- There are specific rates for the export of soyabeans, meat, wines, corn and for different transactions;
- In order to circumvent restrictions, individuals and companies resort to different types of operations and new exchange rates emerge.
Brazilian newspaper Valor Econômico ran an article on the “currency hell” experienced by Argentina. The country’s economy operates in a confused market, with an astonishing 12 exchange rates, after four years of relative normalcy. Now, restrictions and taxes have created a different rate for each segment of the economy.
In addition to the official, commercial and parallel exchange rates, there are alternative ones under tags such as “financial markets”, “settlements”, “cambio nación”, “solidarity or tourism”, “solidarity with forgiveness”, “soyabean”, “corn”, “meat” and “wine”.
“With so many types of exchange, it is difficult to have an economic calculation, because we have a rate for the inflow of capital and a different one for outgoing capital”, complained to the paper the director of the Institute of Economic Studies and International Negotiations of the Rural Society of Argentina, Ezequiel de Freijó.
This dysfunctional situation is recurrent in the country’s history, but during the previous government of Mauricio Macri the rates had a period of market sanity.

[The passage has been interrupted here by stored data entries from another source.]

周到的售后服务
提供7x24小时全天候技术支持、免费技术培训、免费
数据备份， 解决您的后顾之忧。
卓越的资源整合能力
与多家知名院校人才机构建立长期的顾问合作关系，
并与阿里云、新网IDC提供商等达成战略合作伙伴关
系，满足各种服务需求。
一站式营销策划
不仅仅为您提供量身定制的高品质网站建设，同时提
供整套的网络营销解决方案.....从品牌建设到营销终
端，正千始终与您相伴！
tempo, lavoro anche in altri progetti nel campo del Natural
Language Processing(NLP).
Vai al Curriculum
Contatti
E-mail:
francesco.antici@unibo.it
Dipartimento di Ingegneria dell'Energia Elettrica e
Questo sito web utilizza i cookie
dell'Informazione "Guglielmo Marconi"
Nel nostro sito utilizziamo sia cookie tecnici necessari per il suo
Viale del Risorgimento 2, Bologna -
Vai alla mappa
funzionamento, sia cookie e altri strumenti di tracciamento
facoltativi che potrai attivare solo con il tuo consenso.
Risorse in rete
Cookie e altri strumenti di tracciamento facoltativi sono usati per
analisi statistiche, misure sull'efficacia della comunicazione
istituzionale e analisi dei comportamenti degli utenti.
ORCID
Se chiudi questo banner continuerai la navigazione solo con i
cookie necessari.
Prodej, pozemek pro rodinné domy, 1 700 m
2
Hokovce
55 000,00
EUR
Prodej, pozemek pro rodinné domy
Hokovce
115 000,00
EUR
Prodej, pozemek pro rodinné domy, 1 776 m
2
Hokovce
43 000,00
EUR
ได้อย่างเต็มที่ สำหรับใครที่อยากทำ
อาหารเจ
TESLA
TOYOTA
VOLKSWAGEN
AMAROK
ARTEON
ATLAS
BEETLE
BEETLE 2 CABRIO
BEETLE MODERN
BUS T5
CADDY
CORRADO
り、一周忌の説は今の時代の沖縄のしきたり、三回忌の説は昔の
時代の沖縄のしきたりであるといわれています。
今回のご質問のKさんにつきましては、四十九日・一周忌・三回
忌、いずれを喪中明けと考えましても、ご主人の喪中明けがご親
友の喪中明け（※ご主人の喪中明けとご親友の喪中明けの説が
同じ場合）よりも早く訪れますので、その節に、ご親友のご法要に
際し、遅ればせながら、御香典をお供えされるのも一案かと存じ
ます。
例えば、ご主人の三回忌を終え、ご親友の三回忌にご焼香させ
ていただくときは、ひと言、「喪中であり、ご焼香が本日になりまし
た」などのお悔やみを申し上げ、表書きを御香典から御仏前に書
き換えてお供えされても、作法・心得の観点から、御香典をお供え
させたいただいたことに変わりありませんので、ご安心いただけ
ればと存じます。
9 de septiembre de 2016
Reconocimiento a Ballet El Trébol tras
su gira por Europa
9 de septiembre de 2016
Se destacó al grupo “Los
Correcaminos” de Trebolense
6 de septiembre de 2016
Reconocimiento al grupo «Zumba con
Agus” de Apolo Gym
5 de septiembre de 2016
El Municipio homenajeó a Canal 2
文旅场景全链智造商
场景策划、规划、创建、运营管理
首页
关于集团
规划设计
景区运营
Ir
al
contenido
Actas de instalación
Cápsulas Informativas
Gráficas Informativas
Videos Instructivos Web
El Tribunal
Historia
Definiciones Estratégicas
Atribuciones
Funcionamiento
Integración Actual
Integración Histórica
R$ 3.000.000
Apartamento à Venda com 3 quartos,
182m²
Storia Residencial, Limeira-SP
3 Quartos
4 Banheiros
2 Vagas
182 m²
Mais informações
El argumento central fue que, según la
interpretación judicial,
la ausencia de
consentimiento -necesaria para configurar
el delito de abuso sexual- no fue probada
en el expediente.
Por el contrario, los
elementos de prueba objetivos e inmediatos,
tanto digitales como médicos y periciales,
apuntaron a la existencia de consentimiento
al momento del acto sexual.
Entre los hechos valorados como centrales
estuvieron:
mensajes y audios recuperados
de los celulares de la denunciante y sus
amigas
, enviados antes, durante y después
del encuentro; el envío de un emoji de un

Now, in order to circumvent new restrictions, individuals and companies resort to different types of operations and therefore new exchange rates emerge.
A few of them are the “soybean dollar” and the “corn dollar”, applied to sales of the cereals, in addition to wheat and sunflower; the “meat dollar” is used to export all types of meat, powdered milk, rice, peanuts and wool; and, the “wine dollar” for the alcoholic beverage, fruits, sugar and infusions, among many others.